Consigne 1:
Dans l'entretien avec Yelow, reformule sous forme de liste le paragraphe qui commence par « Je m'appelle Cédric Tran » en conservant ses faits principaux.
Consigne 2:
Poursuis l'entretien avec Yelow après sa dernière question, « Comment décrirais-tu ton travail ? », en rédigeant la suite.

Extrait source:
Yelow : “Toutes les surfaces sont exploitables dans la peinture, il n’y a pas de limites”
Entretien avec Yelow, un artiste peintre autodidacte influencé par son parcours de graffeur, toujours à la recherche de nouvelles techniques. La peinture n’a pour lui pas de limites, il nous explique sa démarche artistique au cours de cet échange.
Peux-tu te présenter en quelques mots ?
Je m’appelle Cédric Tran, je suis originaire de la région parisienne. J’ai un peu bougé et j’habite désormais à Marie-Galante, île de l’archipel guadeloupéen, depuis 4 ans. J’ai découvert la peinture à travers le graffiti au début des années 90. Mon nom d’artiste est aujourd’hui Yelow mais ça n’a pas toujours été le cas. À mon retour d’Angleterre, j’ai décidé de changer de nom et tout le monde m’appelait “Nejau” à l’époque, j’ai donc choisi de prendre le nom Yelow. Yelow avec un seul “L” pour l’esthétique, c’était mieux pour le graff.
Comment décrirais-tu ton travail ?

Données de points clés par instance:

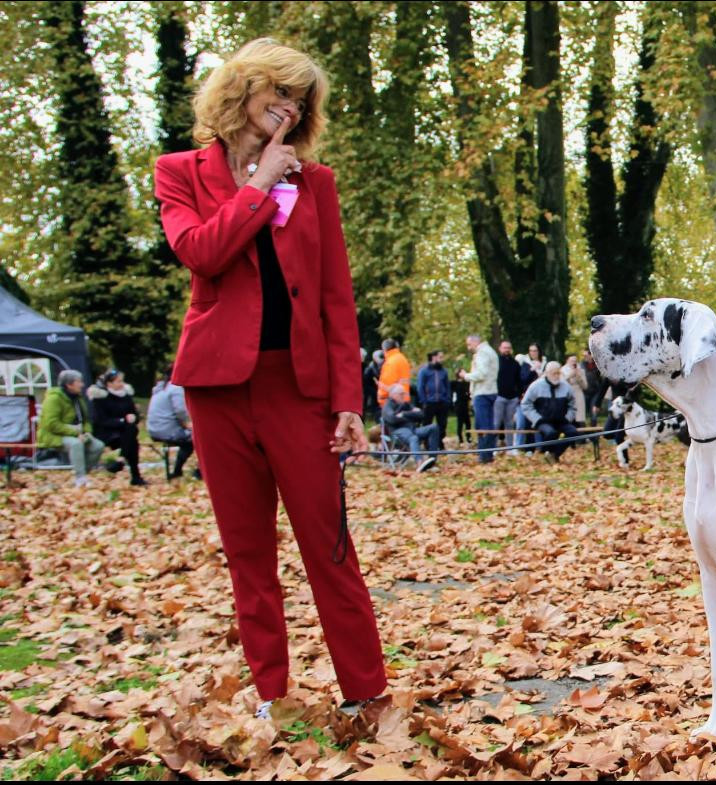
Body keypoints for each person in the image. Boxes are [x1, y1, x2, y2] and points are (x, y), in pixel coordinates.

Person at [153, 38, 384, 719]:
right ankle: (271, 696)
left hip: (299, 387)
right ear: (243, 88)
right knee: (248, 553)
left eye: (299, 100)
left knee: (329, 544)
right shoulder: (179, 173)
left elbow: (336, 299)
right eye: (278, 92)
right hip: (217, 389)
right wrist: (257, 185)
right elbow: (202, 252)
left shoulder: (317, 183)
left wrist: (348, 400)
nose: (288, 107)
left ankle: (366, 691)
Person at [37, 370, 105, 487]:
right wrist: (75, 432)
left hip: (76, 433)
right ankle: (80, 478)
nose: (82, 385)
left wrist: (87, 432)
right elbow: (52, 424)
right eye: (79, 382)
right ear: (69, 385)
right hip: (53, 435)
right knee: (76, 444)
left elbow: (86, 420)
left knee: (98, 446)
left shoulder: (78, 398)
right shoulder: (54, 399)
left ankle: (81, 472)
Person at [88, 369, 146, 486]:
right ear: (109, 384)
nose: (122, 384)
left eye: (122, 381)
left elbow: (135, 415)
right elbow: (101, 421)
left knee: (131, 434)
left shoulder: (126, 396)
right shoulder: (101, 398)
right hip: (107, 432)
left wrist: (133, 417)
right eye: (118, 381)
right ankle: (135, 475)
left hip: (125, 432)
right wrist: (122, 421)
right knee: (131, 437)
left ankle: (122, 461)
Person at [147, 366, 199, 481]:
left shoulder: (160, 388)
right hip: (168, 430)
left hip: (154, 429)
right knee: (199, 436)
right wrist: (186, 423)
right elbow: (180, 411)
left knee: (191, 437)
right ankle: (188, 471)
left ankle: (179, 470)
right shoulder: (175, 388)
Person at [520, 361, 579, 463]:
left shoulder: (566, 386)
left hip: (561, 420)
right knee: (551, 433)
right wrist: (537, 418)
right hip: (543, 420)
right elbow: (525, 404)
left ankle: (554, 454)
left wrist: (568, 417)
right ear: (547, 373)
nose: (556, 376)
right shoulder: (536, 386)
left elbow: (572, 405)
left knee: (573, 432)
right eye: (553, 373)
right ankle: (548, 452)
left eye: (558, 373)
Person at [381, 385, 439, 473]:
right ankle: (420, 463)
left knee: (433, 427)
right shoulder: (388, 406)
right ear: (394, 395)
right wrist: (411, 415)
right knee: (413, 438)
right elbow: (392, 419)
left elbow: (421, 414)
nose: (404, 396)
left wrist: (404, 414)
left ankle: (432, 460)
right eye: (401, 394)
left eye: (404, 394)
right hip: (398, 432)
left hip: (413, 430)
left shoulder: (405, 405)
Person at [459, 334, 498, 463]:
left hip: (482, 393)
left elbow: (481, 374)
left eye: (469, 344)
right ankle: (488, 454)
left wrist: (465, 375)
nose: (468, 347)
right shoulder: (490, 351)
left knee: (482, 426)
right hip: (490, 391)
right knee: (488, 425)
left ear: (475, 342)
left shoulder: (482, 353)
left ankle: (484, 456)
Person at [494, 341, 523, 452]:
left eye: (508, 348)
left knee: (509, 423)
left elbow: (519, 380)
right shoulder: (496, 362)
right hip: (499, 396)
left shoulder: (515, 364)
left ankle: (510, 447)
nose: (506, 350)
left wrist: (519, 394)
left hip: (512, 398)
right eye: (504, 348)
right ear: (500, 348)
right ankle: (494, 447)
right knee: (496, 423)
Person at [416, 350, 451, 440]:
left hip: (442, 402)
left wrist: (447, 399)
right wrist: (424, 401)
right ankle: (427, 444)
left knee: (442, 424)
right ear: (434, 357)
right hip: (429, 402)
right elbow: (420, 386)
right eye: (440, 357)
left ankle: (440, 443)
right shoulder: (424, 371)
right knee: (427, 424)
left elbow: (447, 386)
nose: (442, 359)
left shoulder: (444, 371)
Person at [376, 339, 411, 407]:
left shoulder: (391, 362)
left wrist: (382, 398)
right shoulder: (402, 358)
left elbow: (388, 382)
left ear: (384, 349)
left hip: (392, 401)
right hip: (403, 398)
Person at [563, 354, 588, 427]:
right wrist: (569, 375)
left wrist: (579, 377)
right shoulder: (562, 370)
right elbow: (560, 383)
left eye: (575, 361)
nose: (574, 363)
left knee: (579, 418)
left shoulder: (581, 371)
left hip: (578, 394)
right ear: (567, 361)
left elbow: (585, 386)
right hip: (566, 395)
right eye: (572, 361)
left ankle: (581, 436)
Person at [582, 350, 604, 426]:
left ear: (591, 355)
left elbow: (601, 379)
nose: (584, 357)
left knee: (593, 411)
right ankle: (584, 432)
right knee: (584, 412)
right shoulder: (582, 365)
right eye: (583, 356)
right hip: (585, 391)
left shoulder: (597, 365)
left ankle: (594, 433)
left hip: (595, 391)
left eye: (586, 355)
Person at [362, 349, 383, 421]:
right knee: (373, 406)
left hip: (379, 389)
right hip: (372, 389)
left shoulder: (382, 365)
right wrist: (373, 391)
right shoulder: (370, 367)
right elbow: (366, 381)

Résultat 1:
- Il s'appelle Cédric Tran et il est originaire de la région parisienne.
- Après avoir un peu bougé, il habite depuis 4 ans à Marie-Galante, île de l'archipel guadeloupéen.
- Il a découvert la peinture à travers le graffiti au début des années 90.
- Son nom d'artiste est aujourd'hui Yelow. À l'époque, tout le monde l'appelait « Nejau ».
- Il a décidé de changer de nom à son retour d'Angleterre.
- Il écrit Yelow avec un seul « L » pour l'esthétique, parce que c'était mieux pour le graff.

Résultat 2:
Ma peinture est le reflet de ma personnalité, c’est-à-dire qu’elle est apaisante, pas trop dans la critique mais plus dans l’émotion. Je marche à l’instinct et avec mes sentiments du moment. Globalement, je peux dire que mon environnement me conditionne. Aujourd’hui j’habite à Marie-Galante, qu’on désigne souvent comme la Guadeloupe d’il y a 30 ans, c’est très calme, très roots, et je pense que ça se ressent dans mes toiles. Mon travail est coloré car j’ai appris la peinture dans la rue donc toutes mes références couleurs viennent du graffiti. Cette influence se retrouve également dans la construction de mes œuvres. Par exemple, quand je fais un portrait c’est statique, donc j’ai besoin d’apporter du mouvement.
Tu peins sur des surfaces très diverses, peux-tu nous expliquer ce choix ?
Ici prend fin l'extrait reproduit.